Amazon EMR
Management Guide

Access Spark History Server UI from the Console

With Amazon EMR versions 5.25.0 and later, you can connect to Spark history server UI from the cluster Summary page or the Application history tab in the console without setting up a web proxy through an SSH connection. Accessing Spark history server UI from the console provides the following benefits:

  • You can quickly analyze and troubleshoot active jobs and job history by viewing the details of Spark execution history and accessing relevant log files.

  • You can access the Spark history and debug even after the cluster is terminated. The logs are available for active clusters and are retained for 30 days after the cluster is terminated.

If you use a private subnet for your cluster, make sure to include “arn:aws:s3:::prod.MyRegion.appinfo.src/*” in the resource list of the Amazon S3 policy for the private subnet. For more information, see Minimum Amazon S3 Policy for Private Subnet.

To access YARN container logs from the Spark history server UI, you must enable logging to Amazon S3 for your cluster. For more information, see Configure Cluster Logging and Debugging.

Event Logs Collection

Amazon EMR collects Spark event logs into an EMR system bucket to enable Spark history server UI access from the console. The event logs are encrypted at rest using Server-Side Encryption with Amazon S3 Managed Keys (SSE-S3). If you need to disable this feature for privacy reasons, you can stop the daemon by using a bootstrap script when you create a cluster, as the following example demonstrates.

aws emr create-cluster --name "Stop SparkUI Support" --release-label emr-5.28.0 --applications Name=Hadoop Name=Spark --ec2-attributes KeyName=keyname --instance-groups InstanceGroupType=MASTER,InstanceCount=1,InstanceType=m3.xlarge InstanceGroupType=CORE,InstanceCount=1,InstanceType=m3.xlarge InstanceGroupType=TASK,InstanceCount=1,InstanceType=m3.xlarge --use-default-roles --bootstrap-actions Path=s3://elasticmapreduce/bootstrap-actions/run-if,Args=["instance.isMaster=true","echo Stop Spark UI | sudo tee /etc/apppusher/run-apppusher"]

After you run this bootstrap script, Amazon EMR will not collect any Spark event logs into the EMR system bucket. No application history information will be available on the Application history tab, and you will lose access to the Spark history server UI from the console.

Considerations and Limitations

This feature currently has the following limitations:

  • Accessing Spark history server UI from the console is currently not available for EMR clusters with multiple master nodes or for EMR clusters integrated with AWS Lake Formation.

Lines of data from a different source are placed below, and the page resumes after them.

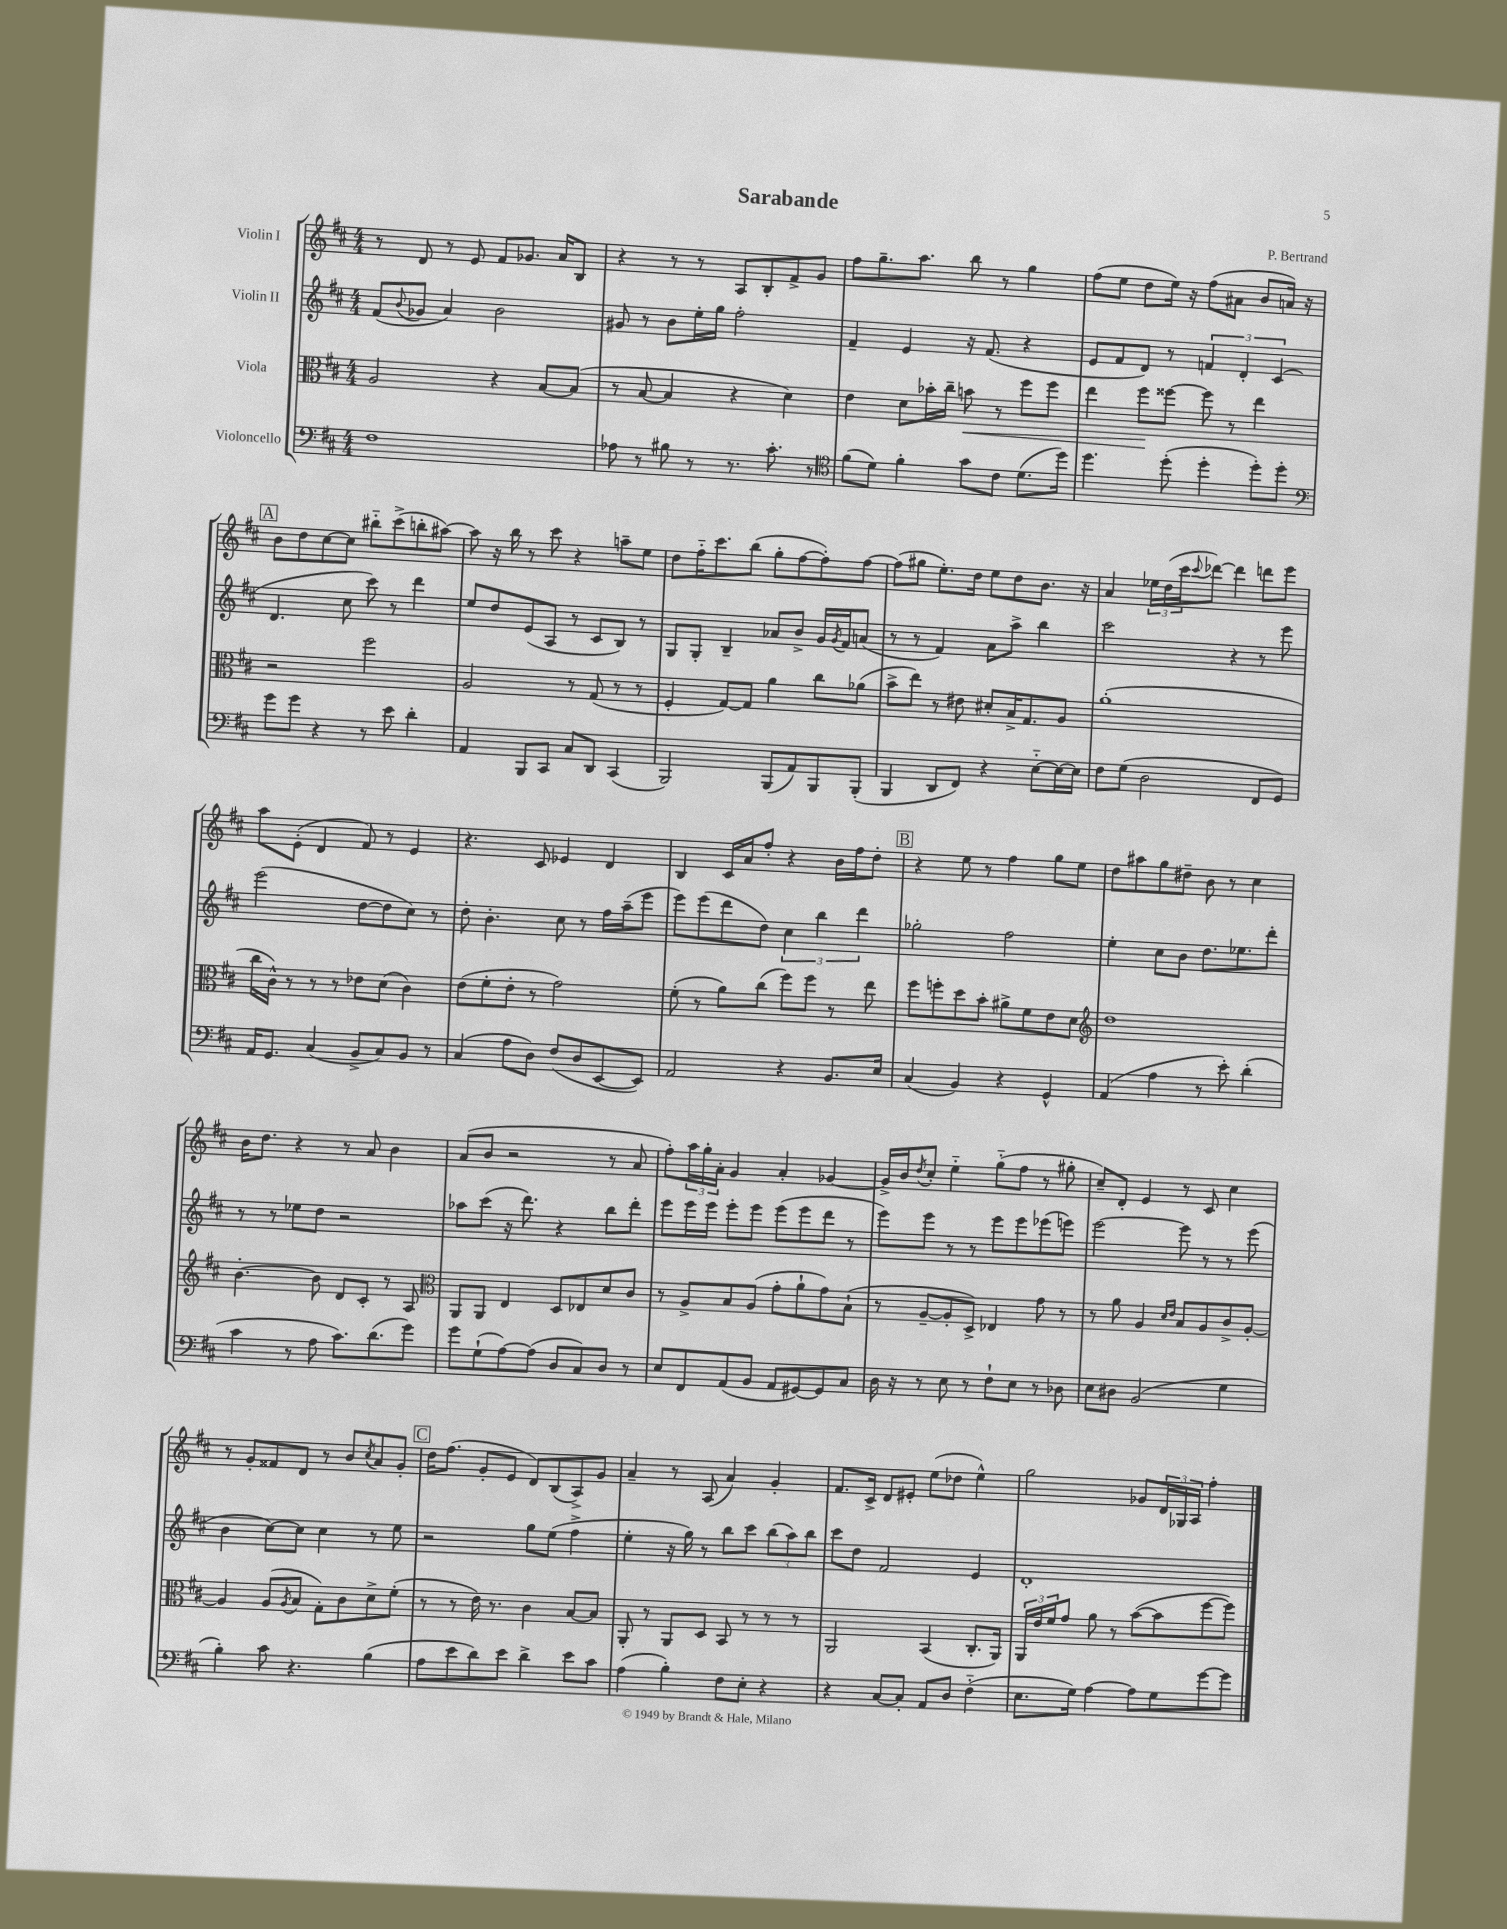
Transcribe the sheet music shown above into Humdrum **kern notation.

**kern	**kern	**kern	**kern
*staff4	*staff3	*staff2	*staff1
*clefF4	*clefC3	*clefG2	*clefG2
*k[f#c#]	*k[f#c#]	*k[f#c#]	*k[f#c#]
*M4/4	*M4/4	*M4/4	*M4/4
1F#	2A	(8f#	8r
.	.	8qqb	.
.	.	8g-	8d
.	.	4a)	8r
.	.	.	8e
.	4r	2b	8f#
.	.	.	8.g-
.	[8B	.	.
.	.	.	16a
.	(8B]	.	8B
=	=	=	=
8A-	8r	8g#	4r
8r	[8B	8r	.
8B#	4B]	8b	8r
8r	.	16ee'	8r
.	.	16gg	.
8.r	4r	2ff#'	8A
.	.	.	8B'
8.c#'	.	.	.
.	4d)	.	8f#^
8r	.	.	8g
=	=	=	=
*clefC4	*	*	*
(8f#	4e	4f#~	8ff#
8d)	.	.	8.gg~
4f#'	8d	4e	.
.	.	.	8.aa
.	16b-'	.	.
.	16cc#~	.	.
8g	8b	16r	8bb
.	.	(8.f#	.
8c#	8r	.	8r
(8.d	8ff#	4r	4gg
.	8ff#	.	.
16dd)	.	.	.
=	=	=	=
4.dd	4ee	8e	(8ff#
.	.	8f#	8ee
.	8ff#	8d)	8dd
(8dd'	[8ff##	8r	16ee)
.	.	.	16r
4dd'	8ff##]	6f	(8ff#
.	8r	.	8a#
.	.	6d'	.
8dd')	4ee	.	8b
.	.	(6c#	.
8dd'	.	.	16a)
.	.	.	16r
=	=	=	=
*clefF4	*	*	*
8g	2r	4.d	8b
8g	.	.	8dd
4r	.	.	[8cc#
.	.	8cc#	8cc#]
8r	2ff#	8ccc#)	8bb#'~
8e	.	8r	(8ccc#^
4d'	.	4ddd	8bb'
.	.	.	[8aa#)
=	=	=	=
4AA	2A	8ee	8aa#]
.	.	8dd	16r
.	.	.	16bb
8BBB	.	(8e	8r
8CC#	.	8A	8ccc#
8C#	8r	8r	4r
8DD	(8G	8c#	.
(4CC#	8r	8B)	8aa~
.	8r	8r	8ee
=	=	=	=
2BBB)	4F#'	8G	8dd
.	.	8G'	16ff#'~
.	.	.	8.ccc#
.	[8G)	4B~	.
.	8G]	.	(8bb
(8BBB	4a	8a-	8gg'
8AA)	.	8b^	[8ff#
8BBB	8cc#	16g	8ff#'])
.	.	8qg	.
.	.	16f#	.
(8BBB'	(8a-	(8a	[8ff#
=	=	=	=
4BBB	8b^	8r	(8ff#]
.	8ee)	8r	8gg#
8DD	8r	4f#)	8.ee')
8FF#)	8e#	.	.
.	.	.	16dd
4r	8d#'	8a	8ee
.	16B^	8aa^	8dd
.	8.G	.	.
[8E'~	.	4bb	8.b
16E_	8A	.	.
16E]	.	.	16r
=	=	=	=
8F#	(1a'	2ccc#	4a
(8G	.	.	.
2D	.	.	24ee-
.	.	.	(24dd
.	.	.	24ccc#
.	.	.	8qqccc#
.	.	.	[8ddd-)
.	.	4r	4ddd-]
8FF#	.	8r	8ddd
8GG)	.	8eee	8eee
=	=	=	=
16AA	16cc#	(2eee	8aa
8.GG	16c#^^)	.	.
.	8r	.	(8e'
(4C#	8r	.	4d
.	8r	.	.
8BB^	8e-	[8dd	8f#)
8C#)	(8d	8dd]	8r
8BB	4c#)	8cc#)	4e
8r	.	8r	.
=	=	=	=
(4C#	(8e	8dd'	4.r
.	8f#'	4.b'	.
8A	8e'	.	.
8D)	8r	.	8c#
(8F#	2g)	8cc#	4e-
8D	.	8r	.
[8EE	.	16ff#	4d
.	.	(16aa~	.
8EE])	.	8eee	.
=	=	=	=
2AA	(8f#'	8eee)	4B
.	8r	(8eee	.
.	8a)	8ddd	16c#
.	.	.	16a
.	(8cc#	8dd)	8ff#'
4r	8ff#)	6cc#	4r
.	8ff#	.	.
.	.	6bb	.
8.BB	8r	.	16b
.	.	.	16ff#
.	.	6ddd	.
.	8ee	.	8dd'
16E	.	.	.
=	=	=	=
(4C#	8ff#	2gg-'	4r
.	8ff'	.	.
4BB)	8dd	.	8ee
.	8b'	.	8r
4r	8a#^	2ff#	4ff#
.	8f#	.	.
4GG^^	8e	.	8gg
.	8d	.	8ee
=	=	=	=
*	*clefG2	*	*
(4AA	1dd	4ee'	8dd
.	.	.	8aa#
4A	.	8cc#	8gg
.	.	8b	8dd#~
8r	.	8.dd	8b
8e')	.	.	8r
.	.	8.ee-	.
(4d'	.	.	4cc#
.	.	8ddd'	.
=	=	=	=
4c#	[4.b'	8r	16b
.	.	.	8.dd
.	.	8r	.
8r	.	8ee-	4r
8A	8b]	8dd	.
8.c#)	8d	2r	8r
.	8c#'	.	8a
(8.d	.	.	.
.	8r	.	4b
8g)	8A	.	.
=	=	=	=
*	*clefC3	*	*
8g	8AA	8aa-	(8a
(8G`	8AA	(8ccc#	8b
[8A)	4E	16r	2r
.	.	8.ddd)	.
(8A]	.	.	.
8D	8D	4r	.
8C#)	8E-	.	.
8D	8d	8bb	8r
8r	8c#	8ddd'	8a
=	=	=	=
8E	8r	8eee	8ff#')
8FF#	8A^	16eee	24aa
.	.	.	24gg'
.	.	16eee	.
.	.	.	24a'
(8AA	8B	8eee'	4g
8BB	(8A	8eee	.
8AA	8g'	(8eee	4a'
[8GG#)	8a`	8eee	.
8GG#]	8g)	8ddd	[4g-
8C#	(8B`	8r	.
=	=	=	=
16D	8r	8eee)	16g-^]
16r	.	.	16b
.	.	.	8qdd
8r	[8A~	8eee	8cc#'
8E	8A']	8r	4ee'~
8r	8D^)	8r	.
8F#`	4E-	8eee	(8gg'~
8E	.	8eee	8ff#
8r	8g	(8eee-	8r
8D-	8r	8eee)	8gg#'
=	=	=	=
8E	8r	[2eee	8cc#~)
8D#	8a	.	8d'
(2BB	4A	.	4e
.	16qqd	.	.
.	16qqe	.	.
.	8B	8eee]	8r
.	8A	8r	8c#
4G	8c#^	8r	4cc#
.	[8A'	(8eee	.
=	=	=	=
4B')	4A]	4b	8r
.	.	.	8g'
8c#	(8A	[8cc#)	8f##
.	8qA	.	.
4.r	8B	8cc#]	8d
.	8G')	4cc#	8r
.	8c#	.	8b
.	.	.	8qcc#
(4B	8d^	8r	8a
.	(8f#'	8ee	8g'
=	=	=	=
8A	8r	2r	16dd
.	.	.	(8.ff#
8e	8r	.	.
8d)	16e)	.	8g'
.	8.r	.	.
8e	.	.	8e
4d^	4c#	8gg	8d)
.	.	(8ee	(8B
8e	[8B	4ff#^	8A^)
8c#	8B]	.	8g
=	=	=	=
(4A	8AA'	4ee'	4a~
.	8r	.	.
4B')	8AA	16r	8r
.	.	16gg)	.
.	8D	8r	(8A
8F#	8BB	8bb	4a)
8E'	8r	8ccc#	.
4r	8r	(12bb	4g'
.	.	12aa)	.
.	8r	.	.
.	.	12bb	.
=	=	=	=
4r	2AA	8ccc#	8.f#
.	.	8dd	.
.	.	.	16c#^
[8C#	.	2f#	8d
8C#']	.	.	8e#'
8AA	(4BB	.	(8ee
8D	.	.	8dd-
(4F#'~	8.C#'	4e	4ee^^)
.	16AA)	.	.
=	=	=	=
8.E	24AA	1d'	2gg
.	24e	.	.
.	24f#	.	.
.	8g	.	.
16G)	.	.	.
[4A	8a	.	.
.	8r	.	.
8A]	([8b	.	8g-
8G	8b]	.	24d
.	.	.	24G-
.	.	.	24A
[8g	[8ff#	.	4ff#'
8g]	8ff#])	.	.
==	==	==	==
*-	*-	*-	*-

  • To access Spark history server UI from the console, you must have permission to the ListSteps action for EMR. If you deny an IAM principal's permission to this action, it takes approximately five minutes for the permission change to propagate.

  • If you reconfigure Spark applications in a running cluster, the application history will be not available through the Spark history server UI.

  • For each AWS account, the number of active Spark history server UIs cannot exceed 50.

  • You can access Spark history server UI from the console in the US East (N.Virgina and Ohio), US West (N.California and Oregon), Canada (Central), EU (Frankfurt, Ireland, and London), and Asia Pacific (Mumbai, Seoul, Singapore, Sydney, and Tokyo) Regions.

Access Application History through Spark History Server UI

On the Application history tab or the cluster Summary page for your cluster in the Amazon EMR console, choose the Spark history server UI link.

The Spark history server UI opens in a new browser tab. This web interface displays the same information as the open source Spark HistoryServer UI if you set up a web proxy through an SSH connection. For more information, see Monitoring and Instrumentation.

You can view YARN container logs through the links on the Spark history server UI.

Note

To access YARN container logs from the Spark history server UI, you must enable logging to Amazon S3 for your cluster. If logging is not enabled, the links to YARN container logs will not work.